TEXT SEGMENT.
----

The Sky isn't Falling

The sky is falling! The sky is falling!
~ Chicken Little

Yesterday, they were announcing major storms in our area. The kind of storms where they interrupt your favourite TV show to send three beeps that mute out the dialogue at the most critical moment, and then proceed to tell you that the world is going to end.

Or at least that there is a "severe thunderstorm warning in effect" for your area.

The weather-woman's diagrams were bright, scary red in the danger areas (where we live), and a deep, impending burgundy in the surrounding zones.

It was as if they were announcing the apocalypse.

So, we decided to fire up the barbeque and eat our dinner outside.

After all, if it was the last storm of our life, like so many before it, we might as well enjoy a nice home-cooked meal and the beautiful weather one last time before we were to become human toast.

----

COLLECTED MATERIAL.
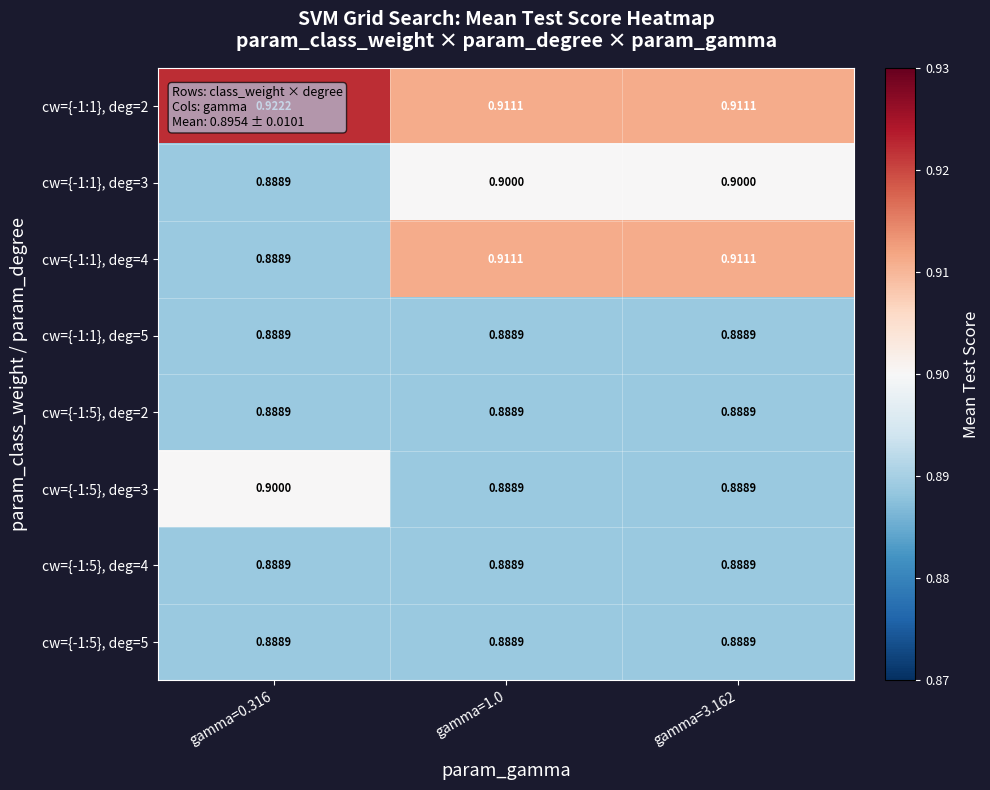

At gamma=0.316, list the series in order from largest to smallest.

cw={-1:1}, deg=2, cw={-1:5}, deg=3, cw={-1:1}, deg=3, cw={-1:1}, deg=4, cw={-1:1}, deg=5, cw={-1:5}, deg=2, cw={-1:5}, deg=4, cw={-1:5}, deg=5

----

TASKS TO COMPLETE.
A) In the storm-warning piece, what did the writer's household decide to do once the warning was announced?
B) Pick up the storm-warning piece after its last sentence and keep writing it.
The listing comes from a different source.

TASK-BY-TASK RESULTS.
A) They decided to fire up the barbeque and eat their dinner outside.

B)
After dinner, it came. The skies darkened like night, the mile-high trees thrashed and swayed with the apocalyptic winds, and then it began to rain.

This morning, I woke up to find I had survived. Outside my window were calm trees, a blue sky, and the glorious shining sun. I checked around, and everyone else in the house had survived, too. Our neighbours were cutting their lawn, driving off to work, or taking a walk. The world hadn't ended, after all.


The storm felt like a cliché metaphor for our life. So I obviously had to write about it.

When a seemingly catastrophic event arises in our life and we get thrown around, the warning signals are often more dramatic than the actual storm.

There is no doubt that we go through periods of immense sadness, torturous regret, or overwhelming anger in our life. We are, after all, only human. But before those moments happen, we tend to worry agonizingly over things that we think are to come. Often way more than is necessary. (Though we could get in to how none of it is necessary, but that's a whole other blog post.)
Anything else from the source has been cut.